A loser in the transaction is the U.S. Treasury, which will take a $200-million-plus loss on the $347 million TARP bailout given to TSFG in late 2008. Under the agreement, TD will buy back the preferred shares TSFG sold to the government, plus $9 million in deferred dividends, for $130.6 million.
Harton said Treasury officials “were involved in the negotiations and approved the terms of the transaction,” including the discount on the government investment. FDIC regulators, who have the bank under a consent order, also were involved.
Another hitch for TSFG shareholders was TD’s insistence on assurance that the deal would not be rejected in a shareholder vote, which will be held at a date not yet scheduled.
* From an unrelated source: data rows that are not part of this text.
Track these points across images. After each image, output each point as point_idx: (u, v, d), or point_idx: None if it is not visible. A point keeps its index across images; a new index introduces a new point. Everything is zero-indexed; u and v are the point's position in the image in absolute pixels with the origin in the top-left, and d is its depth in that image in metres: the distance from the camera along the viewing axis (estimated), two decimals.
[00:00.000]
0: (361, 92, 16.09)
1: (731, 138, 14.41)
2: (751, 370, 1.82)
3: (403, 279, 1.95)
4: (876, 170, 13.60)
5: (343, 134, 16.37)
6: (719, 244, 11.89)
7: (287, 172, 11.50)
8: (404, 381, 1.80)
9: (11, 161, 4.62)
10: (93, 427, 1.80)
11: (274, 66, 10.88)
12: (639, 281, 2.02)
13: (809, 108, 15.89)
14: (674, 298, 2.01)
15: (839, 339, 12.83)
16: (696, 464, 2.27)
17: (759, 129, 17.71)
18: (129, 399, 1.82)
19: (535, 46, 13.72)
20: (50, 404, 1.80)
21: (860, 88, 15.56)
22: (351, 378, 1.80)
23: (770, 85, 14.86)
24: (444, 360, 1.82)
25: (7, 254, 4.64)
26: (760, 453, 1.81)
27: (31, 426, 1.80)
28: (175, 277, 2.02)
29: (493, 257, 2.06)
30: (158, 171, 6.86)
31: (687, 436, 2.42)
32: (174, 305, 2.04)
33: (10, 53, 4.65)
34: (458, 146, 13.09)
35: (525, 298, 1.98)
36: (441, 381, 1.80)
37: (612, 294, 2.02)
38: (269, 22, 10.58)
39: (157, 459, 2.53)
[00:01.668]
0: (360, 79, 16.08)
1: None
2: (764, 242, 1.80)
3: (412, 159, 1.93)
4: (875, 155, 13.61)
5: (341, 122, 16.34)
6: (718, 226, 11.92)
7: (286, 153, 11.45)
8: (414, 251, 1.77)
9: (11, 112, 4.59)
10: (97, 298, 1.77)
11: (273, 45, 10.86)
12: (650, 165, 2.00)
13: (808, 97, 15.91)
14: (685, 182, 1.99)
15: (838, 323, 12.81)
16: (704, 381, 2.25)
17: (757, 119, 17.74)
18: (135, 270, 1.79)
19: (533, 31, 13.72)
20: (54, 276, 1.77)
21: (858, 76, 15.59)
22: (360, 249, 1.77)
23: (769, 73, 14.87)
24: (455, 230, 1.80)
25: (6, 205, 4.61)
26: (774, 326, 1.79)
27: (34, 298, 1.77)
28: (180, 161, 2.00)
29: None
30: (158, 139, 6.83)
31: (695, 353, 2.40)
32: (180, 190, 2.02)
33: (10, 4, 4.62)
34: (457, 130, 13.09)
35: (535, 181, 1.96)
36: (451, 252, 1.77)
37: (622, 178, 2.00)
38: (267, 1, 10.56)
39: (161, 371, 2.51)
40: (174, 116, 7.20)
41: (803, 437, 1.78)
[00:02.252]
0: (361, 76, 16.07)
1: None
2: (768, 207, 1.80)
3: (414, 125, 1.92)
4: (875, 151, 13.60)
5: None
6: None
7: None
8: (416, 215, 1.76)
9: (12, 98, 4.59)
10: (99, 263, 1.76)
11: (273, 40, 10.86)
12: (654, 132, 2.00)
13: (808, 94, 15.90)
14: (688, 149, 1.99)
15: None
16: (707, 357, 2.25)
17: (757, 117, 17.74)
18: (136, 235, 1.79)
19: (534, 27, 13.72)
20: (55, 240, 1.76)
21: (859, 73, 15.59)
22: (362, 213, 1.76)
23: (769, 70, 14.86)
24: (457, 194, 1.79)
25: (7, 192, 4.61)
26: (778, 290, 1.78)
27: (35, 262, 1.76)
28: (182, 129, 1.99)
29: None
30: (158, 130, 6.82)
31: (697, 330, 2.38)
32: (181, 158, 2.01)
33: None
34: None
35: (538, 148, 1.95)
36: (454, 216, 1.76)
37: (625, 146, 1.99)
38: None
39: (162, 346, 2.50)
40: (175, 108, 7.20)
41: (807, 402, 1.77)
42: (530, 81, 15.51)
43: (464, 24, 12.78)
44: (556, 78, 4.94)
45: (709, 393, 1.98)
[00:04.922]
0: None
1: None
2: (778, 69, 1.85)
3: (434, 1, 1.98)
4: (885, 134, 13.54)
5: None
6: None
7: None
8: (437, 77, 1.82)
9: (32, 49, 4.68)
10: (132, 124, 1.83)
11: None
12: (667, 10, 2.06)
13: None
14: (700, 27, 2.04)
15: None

To provide assurance, TSFG issued to TD preferred voting stock equal to 39.9 percent of outstanding common shares and invoked a waiver under NASDAQ, where TSFG is listed, to bypass a rule requiring shareholder approval to issue more than 20 percent.
TSFG said a delay caused by a vote on issuing the preferred shares “would seriously jeopardize the financial viability” of the bank.
Because TD will vote its shares in favor, as surely will management and the board, more than 40 percent of a shareholder vote already is committed to the deal, virtually guaranteeing approval.
“One of the critical things for TD entering this transaction was they wanted to make sure it would close,” Harton said.
While institutions are the biggest holders of TSFG common stock, people, such as Mack I. Whittle Jr., who founded the bank and was forced into retirement as president and CEO in October 2008, and board directors Jon Pritchett and William Hummers III are major holders who will take losses.
Whittle held 450,556 shares, Pritchett 253,312 and Hummers 157,415 as of the last reporting period Dec. 31.